COMUNICAZIONE E PRESENZA ONLINE
Oltre il 60% dei musei ha aumentato la propria presenza online da quando è stato chiuso a causa delle misure restrittive, mentre il 13,4% ha aumentato il proprio budget per le attività online. La maggior parte dei musei utilizza i social media più di prima. Inoltre, sono aumentati i tour virtuali e le mostre online. Questo indica la direzione dei musei verso un coinvolgimento del pubblico online che stanno raggiungendo. Il 40% dei musei che hanno risposto al sondaggio ha notato un aumento delle visite online. Di questo, il 41% nota un aumento delle visite fino al 20% a settimana sul proprio sito web, il 38% nota un aumento fino al 50%, l’8% nota un aumento fino al 100% mentre il 13% dei musei ha notato un aumento fino al 500% a settimana. Oltre il 70% dei musei ha aumentato le proprie attività sui social media, quasi l’80% di loro utilizza principalmente Facebook e quasi il 20% utilizza Instagram.

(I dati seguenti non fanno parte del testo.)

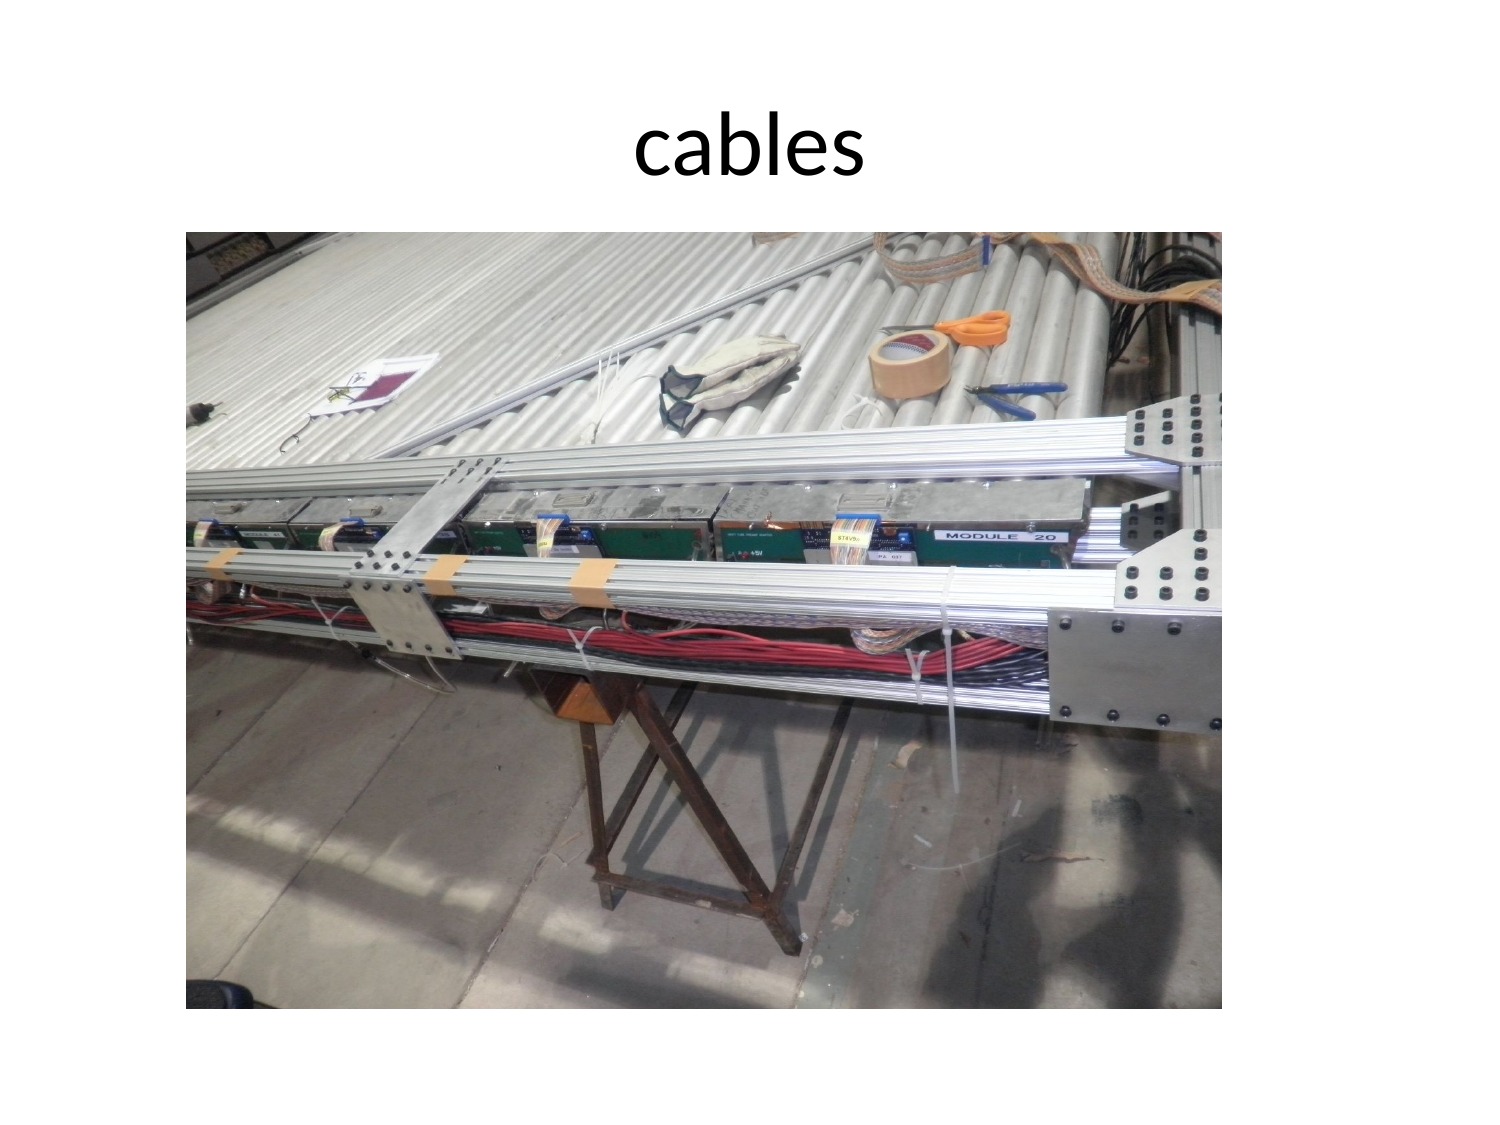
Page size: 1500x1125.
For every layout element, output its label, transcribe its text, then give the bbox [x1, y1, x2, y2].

SOSTEGNO AL SETTORE E IMPEGNO SUL DIGITALE
La rete NEMO esorta infine i governi a “investire nel futuro del patrimonio culturale europeo”e a dare “un sostegno adeguato per mitigare le perdite di musei in tutta Europa, garantire salari al personale e continuare gli investimenti in progetti su larga scala nei musei di tutta Europa”. NEMO ricorda poi la “tempestività dei musei nel rispondere all’emergenza e soddisfare le esigenze delle proprie comunità: il patrimonio culturale digitale sta contribuendo al benessere e alla creatività delle persone”. NEMO sottolinea anche che “l’impegno sul digitale ha dimostrato il suo valore nelle ultime settimane incoraggiando la creatività, condividendo esperienze, e offrendo uno spazio virtuale per costruire idee”. La rete delle organizzazioni dei musei europei chiede alle parti interessate di “aumentare i loro sforzi digitali in futuro, a seguito di questo periodo con attività digitali senza precedenti. I budget e le strategie dovrebbero tener conto di questi risultati, trarre vantaggio dagli sforzi attuali e consentire investimenti in infrastrutture digitali”.